Working Notes: SEC440: Wireguard - eliminmax/cncs-journal GitHub Wiki
Wireguard EC2 Lab
Overview
Relevant Existing Notes
I have a handful of existing pages that are relevant to this lab, most of which I added to or otherwise improved while working on this lab:
- [Amazon EC2: Firewall Management](./Amazon-EC2%3A-Firewall-Management
- Amazon EC2: Remote Access
- Linux: Change Account Username
- Networking: Infrastructure: Dynamic DNS
Additionally, I had this page about Wireguard, but it only had info about the incredibly specific use case of connecting from a Windows 10 system to a VyOS system, not any of the far more common setups. I have added quite a lot to it while working on this lab.
SYS-265 AWS Lab
All but one of the existing documents were originally created for [this SYS-265 Lab from 2 years ago](./Working-Notes%3A-SYS265%3A-Amazon-EC2-Lab. Because of this, I decided to review my notes for that lab, and I was surprised at how much of my modern workflow can be traced back to it.
In my notes for that lab, I specifically mentioned the creation of what would become the Linux: Change Account Username page because the RHEL EC2 instances came with a default user with a name I did not like, and I wanted to rename it to eliminmax
. This is now something I do on any linux system I am given control over, e.g. with the champuser
accounts on the class VMs.
While I originally used a different dynamic DNS provider, that lab is the reason I was looking into the concept, and I now use duckdns.
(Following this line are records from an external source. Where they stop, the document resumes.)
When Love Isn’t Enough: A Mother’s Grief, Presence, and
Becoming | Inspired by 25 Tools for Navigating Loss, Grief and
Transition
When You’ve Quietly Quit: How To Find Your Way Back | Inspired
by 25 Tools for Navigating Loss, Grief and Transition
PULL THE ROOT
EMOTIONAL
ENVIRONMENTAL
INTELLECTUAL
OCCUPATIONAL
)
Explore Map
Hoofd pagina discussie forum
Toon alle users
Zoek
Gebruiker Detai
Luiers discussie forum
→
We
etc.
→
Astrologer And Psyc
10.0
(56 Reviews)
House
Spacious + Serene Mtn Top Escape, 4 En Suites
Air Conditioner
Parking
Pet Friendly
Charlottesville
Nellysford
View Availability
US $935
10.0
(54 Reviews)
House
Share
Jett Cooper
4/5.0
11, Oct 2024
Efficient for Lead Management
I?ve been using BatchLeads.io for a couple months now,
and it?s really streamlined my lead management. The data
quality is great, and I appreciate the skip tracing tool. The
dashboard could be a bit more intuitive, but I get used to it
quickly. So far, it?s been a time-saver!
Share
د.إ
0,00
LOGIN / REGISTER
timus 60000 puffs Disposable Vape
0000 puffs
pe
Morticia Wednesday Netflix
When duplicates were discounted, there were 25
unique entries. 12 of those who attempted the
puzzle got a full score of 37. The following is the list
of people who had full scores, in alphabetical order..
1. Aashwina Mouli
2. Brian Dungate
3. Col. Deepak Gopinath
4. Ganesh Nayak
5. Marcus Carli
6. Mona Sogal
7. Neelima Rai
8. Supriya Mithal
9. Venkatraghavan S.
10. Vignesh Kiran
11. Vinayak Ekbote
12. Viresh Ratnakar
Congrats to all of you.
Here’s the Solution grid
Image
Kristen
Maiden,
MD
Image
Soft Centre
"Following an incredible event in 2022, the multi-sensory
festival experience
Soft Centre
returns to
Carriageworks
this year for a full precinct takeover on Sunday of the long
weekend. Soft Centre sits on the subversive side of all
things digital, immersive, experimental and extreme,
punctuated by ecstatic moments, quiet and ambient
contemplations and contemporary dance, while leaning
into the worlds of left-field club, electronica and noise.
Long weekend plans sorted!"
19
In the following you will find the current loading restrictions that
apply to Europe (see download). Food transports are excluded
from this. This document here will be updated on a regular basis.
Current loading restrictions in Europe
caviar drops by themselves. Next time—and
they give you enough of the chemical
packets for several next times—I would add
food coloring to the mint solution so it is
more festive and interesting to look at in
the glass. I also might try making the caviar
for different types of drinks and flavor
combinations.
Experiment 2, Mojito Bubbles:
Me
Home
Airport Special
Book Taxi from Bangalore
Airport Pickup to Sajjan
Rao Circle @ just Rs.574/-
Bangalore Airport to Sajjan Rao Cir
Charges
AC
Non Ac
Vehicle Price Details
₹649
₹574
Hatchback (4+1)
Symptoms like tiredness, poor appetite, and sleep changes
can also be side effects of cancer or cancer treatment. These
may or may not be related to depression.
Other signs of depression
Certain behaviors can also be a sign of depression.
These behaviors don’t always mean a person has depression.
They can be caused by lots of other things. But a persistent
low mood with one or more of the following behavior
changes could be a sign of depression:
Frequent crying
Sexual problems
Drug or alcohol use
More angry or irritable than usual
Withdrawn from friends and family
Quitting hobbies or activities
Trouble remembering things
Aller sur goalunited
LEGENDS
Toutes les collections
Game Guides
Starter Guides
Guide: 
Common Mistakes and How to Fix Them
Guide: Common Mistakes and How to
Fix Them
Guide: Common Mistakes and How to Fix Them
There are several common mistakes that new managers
I mention using GVim instead of Github's wiki editor as a sort of challenge to myself, and my use of various vim plugins to make things run more smoothly. I now use Neovim as a text editor wherever possible, and the list of plugins I use has both grown and changed substantially, but before that class, I avoided using Vim wherever possible.
I mention using jq
as part of a script to load the list of AWS IP subranges for use in SSH configs. It was a hacked-together mess of a script that I abandoned almost immediately, but it was where I first leared about that tool, which is now a major part of my workflow - it is a domain-specific language for working with JSON data that I have found immensely helpful in a wide range of cases.
Messing with the SSH configuration to set up a smoother workflow has become second nature to me, but if memory serves, that script was where I first started working with it.
But enough about the past.
Firewall mistake
The only notable issue I ran into in this lab was the complete failure to get the Wireguard connection to work, and after a quick bit of packet monitoring, I discovered that I'd accidentally set up the EC2 firewall to allow traffic to port 59100/UDP instead of 51900/UDP. Once discovered, it was an easy fix.